There had been a plea bargain. Crime passionale had been put forth briefly by the defense and just as briefly considered. Second-degree murder had been found to be slightly more acceptable, and it had in this case carried a twenty-year price tag. It was a gift, considering the shooting of Simone Ryder had been a perfectly cold-blooded and planned-however briefly-murder.
“Remind me to get her lawyer if I ever go that route,” Danny said, with an acidic laugh.
Jury smiled slightly. They had moved down the line to Criminal Type’s stall. Jury wondered if the horses, in Danny’s line of work, provided a comfort. “What route are you going to go, short of that?”

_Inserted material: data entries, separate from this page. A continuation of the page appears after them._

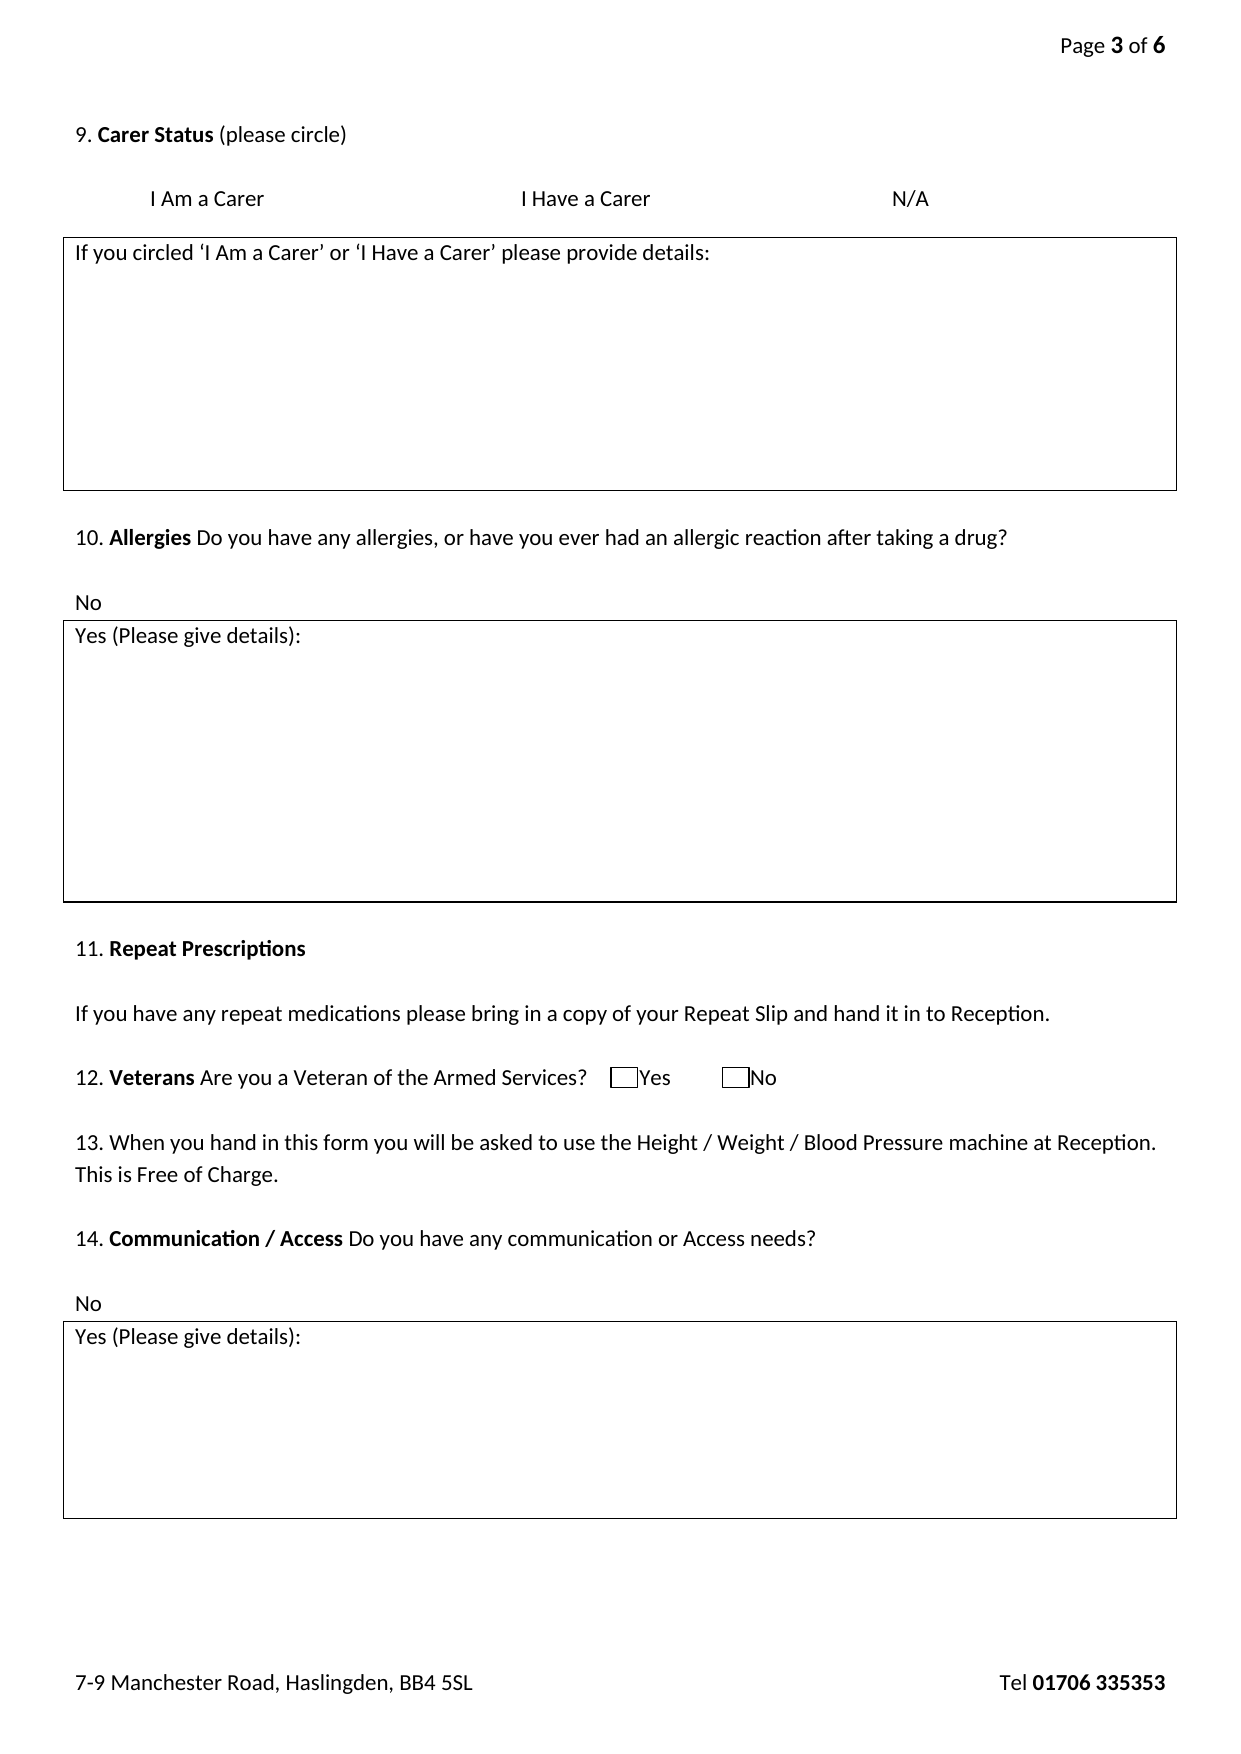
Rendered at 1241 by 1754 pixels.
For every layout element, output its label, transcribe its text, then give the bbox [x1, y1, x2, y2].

table_header I Have a Carer [435, 185, 806, 237]
table_cell If you circled ‘I Am a Carer’ or ‘I Have a Carer’ please provide details: [64, 238, 1176, 490]
table_header I Am a Carer [64, 185, 434, 237]
table_header Yes (Please give details): [64, 621, 1176, 901]
text 10. Allergies Do you have any allergies, or have you ever had an allergic reaction after taking a drug? [75, 523, 1165, 552]
text 11. Repeat Prescriptions [75, 934, 1165, 963]
table_header N/A [806, 185, 1176, 237]
text 14. Communication / Access Do you have any communication or Access needs? [75, 1224, 1165, 1252]
text 12. Veterans Are you a Veteran of the Armed Services? Yes No [75, 1063, 1165, 1091]
text 9. Carer Status (please circle) [75, 120, 1165, 148]
text No [75, 1256, 1165, 1317]
text 13. When you hand in this form you will be asked to use the Height / Weight / Blood Pressure machine at Reception. This is Free of Charge. [75, 1128, 1165, 1188]
table_header Yes (Please give details): [64, 1322, 1176, 1518]
text No [75, 588, 1165, 616]
text If you have any repeat medications please bring in a copy of your Repeat Slip and hand it in to Reception. [75, 967, 1165, 1027]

Since the insurance firm hadn’t had to pay out the whopping sum, he hadn’t been charged with fraud. “What with me being alive, and all.” Danny’s solicitor had come up with a partial amnesia (“First time I ever heard that one”) and the firm was perfectly happy to let it lie.
He said to Jury, “What in hell Simone was visiting Dad for, I can’t imagine. But that’s where she was going when she left the pub, to hire a car and go to Cambridgeshire, and she hoped she could find the stud farm. There were so many, weren’t there? So Sara said she wouldn’t mind seeing Arthur Ryder, too. It had been so long. And she knew where the place was.”
Jury asked, “Was it the same gun, the same.22 you were making a display of?”
“Sorry about that, but yes.” He looked sheepish. “There’s an old road, just before you get to the main drive, and strangers sometimes think it is, then find it dead-ends on the field not far from the training track.”
“Leaving out the question, Why would Sara kill her? Why would Sara kill her there?”
“Well, she couldn’t do it in the Grave Maurice, could she? Anyway, I expect she shot her on the track out of pure malice. Malice, I mean, toward the Ryders. They snubbed her, she claimed. Sara is extremely sensitive to that sort of thing. In other words, she’s completely paranoid. And she thought it was a message to me-you know, since I died at the Auteuil racetrack.”